Task brief:
Verbatim copy, images excluded: write out each record shown below.

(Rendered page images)
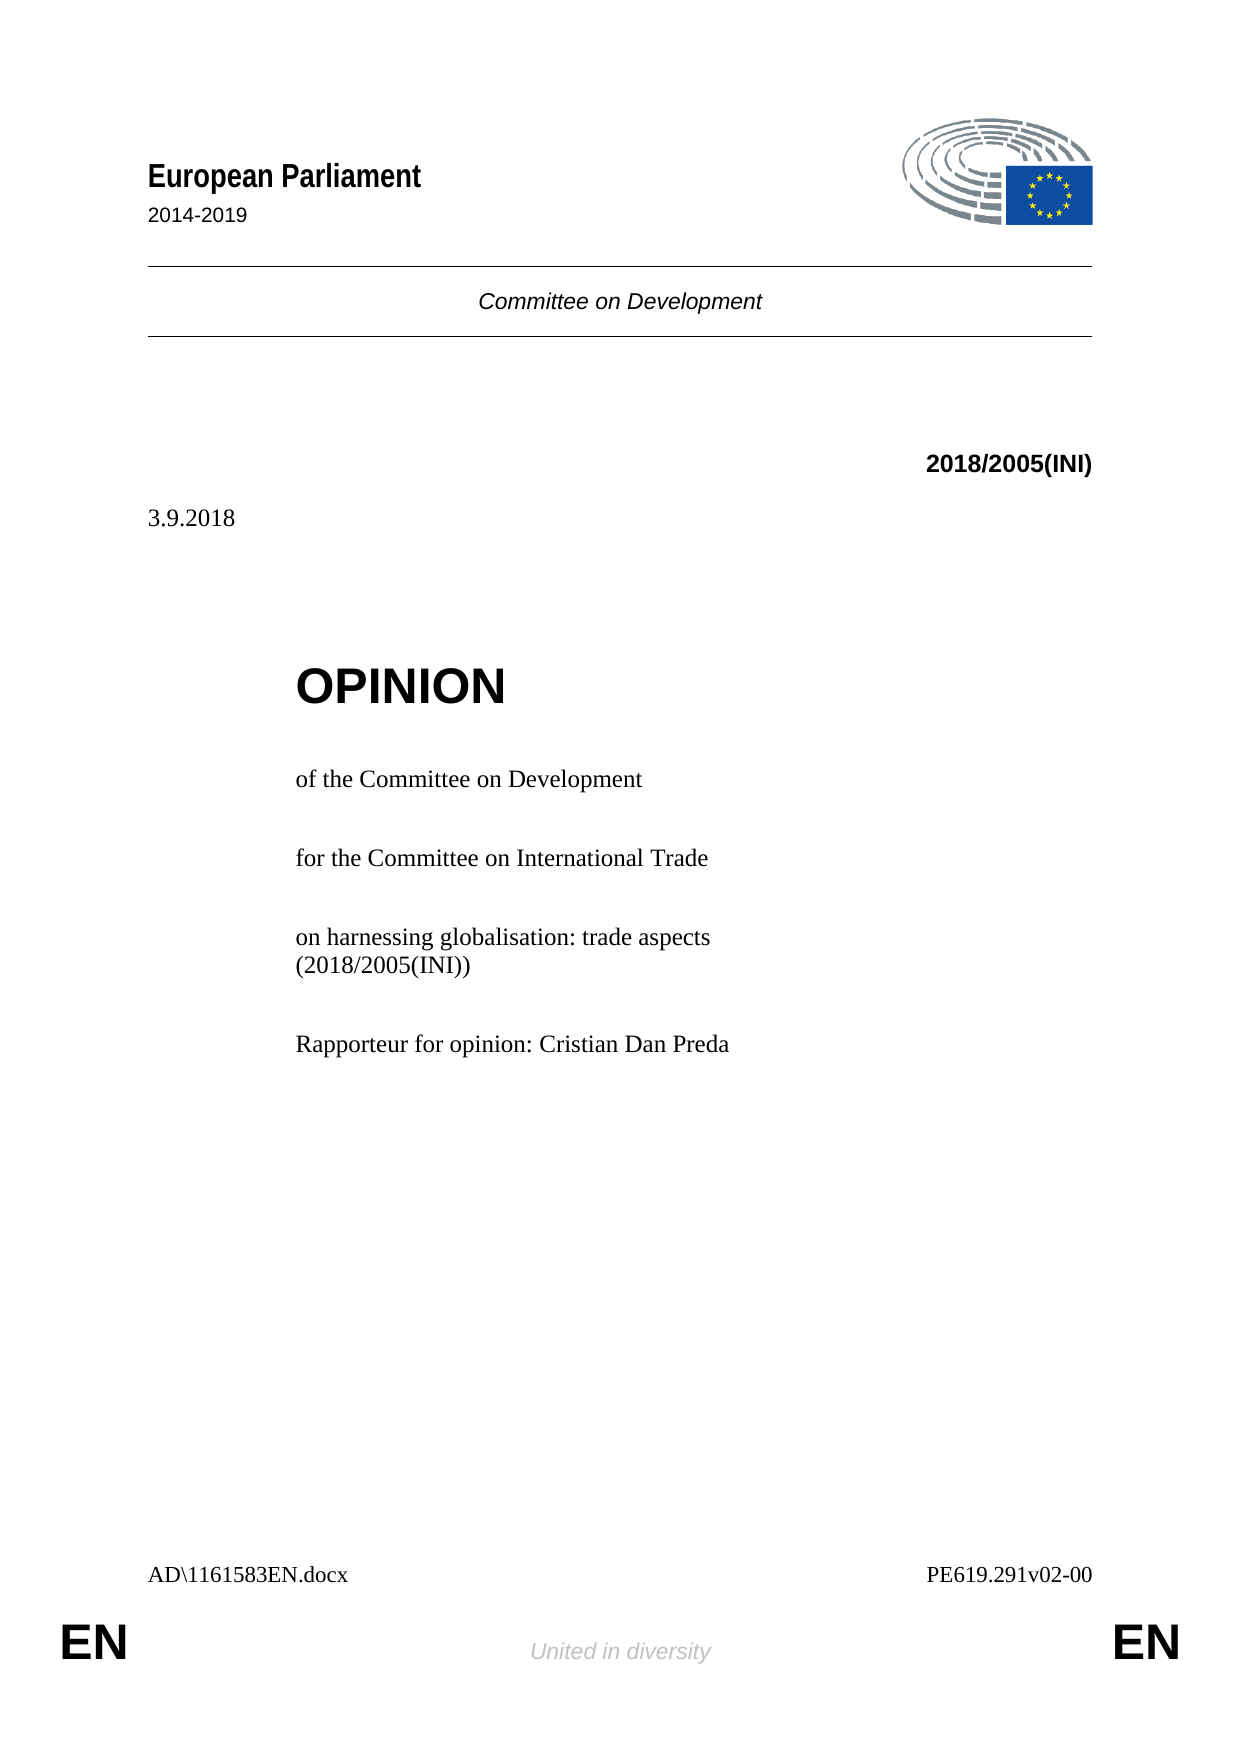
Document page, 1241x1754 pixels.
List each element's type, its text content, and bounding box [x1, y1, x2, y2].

text <Titre>on harnessing globalisation: trade aspects</Titre> [295, 922, 1092, 951]
text Rapporteur for opinion: <Depute>Cristian Dan Preda</Depute> [295, 1029, 1092, 1058]
text <Commission>{DEVE}Committee on Development</Commission> [148, 288, 1092, 314]
text <Date>{03/09/2018}3.9.2018</Date> [148, 503, 1092, 532]
picture [902, 118, 1093, 225]
text <DocRef>(2018/2005(INI))</DocRef> [295, 951, 1092, 979]
text <TitreType>OPINION</TitreType> [295, 657, 1092, 714]
table_header [856, 118, 1093, 266]
text <RefProc>2018/2005(INI)</RefProc> [148, 449, 1092, 478]
text <CommissionResp>of the Committee on Development</CommissionResp> [295, 764, 1092, 793]
text <CommissionInt>for the Committee on International Trade</CommissionInt> [295, 843, 1092, 872]
table_header European Parliament 2014-2019 [148, 118, 856, 266]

Exercise result:
Document page, 1241x1754 pixels.
List each element's type, its text content, and bounding box [x1, y1, x2, y2].

text <Titre>on harnessing globalisation: trade aspects</Titre> [295, 922, 1092, 951]
text Rapporteur for opinion: <Depute>Cristian Dan Preda</Depute> [295, 1029, 1092, 1058]
text <Commission>{DEVE}Committee on Development</Commission> [148, 288, 1092, 314]
text <Date>{03/09/2018}3.9.2018</Date> [148, 503, 1092, 532]
picture [902, 118, 1093, 225]
text <DocRef>(2018/2005(INI))</DocRef> [295, 951, 1092, 979]
text <TitreType>OPINION</TitreType> [295, 657, 1092, 714]
table_header [856, 118, 1093, 266]
text <RefProc>2018/2005(INI)</RefProc> [148, 449, 1092, 478]
text <CommissionResp>of the Committee on Development</CommissionResp> [295, 764, 1092, 793]
text <CommissionInt>for the Committee on International Trade</CommissionInt> [295, 843, 1092, 872]
table_header European Parliament 2014-2019 [148, 118, 856, 266]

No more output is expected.